## Problem requirements
Below is the data. Give it again, complete and exact.

(Saved data entries)
══════
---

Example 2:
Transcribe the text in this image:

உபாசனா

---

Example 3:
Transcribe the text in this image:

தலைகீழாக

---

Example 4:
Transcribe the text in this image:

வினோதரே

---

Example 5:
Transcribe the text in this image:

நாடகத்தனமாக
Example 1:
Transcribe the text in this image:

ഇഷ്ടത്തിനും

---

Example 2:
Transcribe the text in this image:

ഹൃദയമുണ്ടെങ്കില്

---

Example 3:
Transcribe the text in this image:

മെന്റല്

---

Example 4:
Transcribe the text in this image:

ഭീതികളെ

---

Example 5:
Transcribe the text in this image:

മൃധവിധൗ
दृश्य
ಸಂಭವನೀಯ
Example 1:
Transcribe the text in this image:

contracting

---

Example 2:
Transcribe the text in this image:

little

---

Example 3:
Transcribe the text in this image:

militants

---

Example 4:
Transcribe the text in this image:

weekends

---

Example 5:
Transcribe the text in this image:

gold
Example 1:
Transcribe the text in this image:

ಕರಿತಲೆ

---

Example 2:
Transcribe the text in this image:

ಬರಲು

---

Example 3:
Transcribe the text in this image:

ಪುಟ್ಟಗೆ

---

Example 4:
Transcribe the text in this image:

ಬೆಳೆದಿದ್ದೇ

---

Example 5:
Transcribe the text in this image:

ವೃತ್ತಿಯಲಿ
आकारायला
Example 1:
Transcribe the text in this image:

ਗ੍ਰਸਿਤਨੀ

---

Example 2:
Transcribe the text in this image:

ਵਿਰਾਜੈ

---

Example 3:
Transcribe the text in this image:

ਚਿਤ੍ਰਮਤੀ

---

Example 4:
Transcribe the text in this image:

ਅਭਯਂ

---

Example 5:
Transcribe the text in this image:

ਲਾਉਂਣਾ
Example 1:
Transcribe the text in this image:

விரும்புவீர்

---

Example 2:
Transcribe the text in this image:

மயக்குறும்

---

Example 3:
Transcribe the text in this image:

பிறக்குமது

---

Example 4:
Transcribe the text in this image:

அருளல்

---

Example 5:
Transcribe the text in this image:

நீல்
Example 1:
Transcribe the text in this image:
══════
## Answer space
---

Example 2:
Transcribe the text in this image:

உபாசனா

---

Example 3:
Transcribe the text in this image:

தலைகீழாக

---

Example 4:
Transcribe the text in this image:

வினோதரே

---

Example 5:
Transcribe the text in this image:

நாடகத்தனமாக
Example 1:
Transcribe the text in this image:

ഇഷ്ടത്തിനും

---

Example 2:
Transcribe the text in this image:

ഹൃദയമുണ്ടെങ്കില്

---

Example 3:
Transcribe the text in this image:

മെന്റല്

---

Example 4:
Transcribe the text in this image:

ഭീതികളെ

---

Example 5:
Transcribe the text in this image:

മൃധവിധൗ
दृश्य
ಸಂಭವನೀಯ
Example 1:
Transcribe the text in this image:

contracting

---

Example 2:
Transcribe the text in this image:

little

---

Example 3:
Transcribe the text in this image:

militants

---

Example 4:
Transcribe the text in this image:

weekends

---

Example 5:
Transcribe the text in this image:

gold
Example 1:
Transcribe the text in this image:

ಕರಿತಲೆ

---

Example 2:
Transcribe the text in this image:

ಬರಲು

---

Example 3:
Transcribe the text in this image:

ಪುಟ್ಟಗೆ

---

Example 4:
Transcribe the text in this image:

ಬೆಳೆದಿದ್ದೇ

---

Example 5:
Transcribe the text in this image:

ವೃತ್ತಿಯಲಿ
आकारायला
Example 1:
Transcribe the text in this image:

ਗ੍ਰਸਿਤਨੀ

---

Example 2:
Transcribe the text in this image:

ਵਿਰਾਜੈ

---

Example 3:
Transcribe the text in this image:

ਚਿਤ੍ਰਮਤੀ

---

Example 4:
Transcribe the text in this image:

ਅਭਯਂ

---

Example 5:
Transcribe the text in this image:

ਲਾਉਂਣਾ
Example 1:
Transcribe the text in this image:

விரும்புவீர்

---

Example 2:
Transcribe the text in this image:

மயக்குறும்

---

Example 3:
Transcribe the text in this image:

பிறக்குமது

---

Example 4:
Transcribe the text in this image:

அருளல்

---

Example 5:
Transcribe the text in this image:

நீல்
Example 1:
Transcribe the text in this image:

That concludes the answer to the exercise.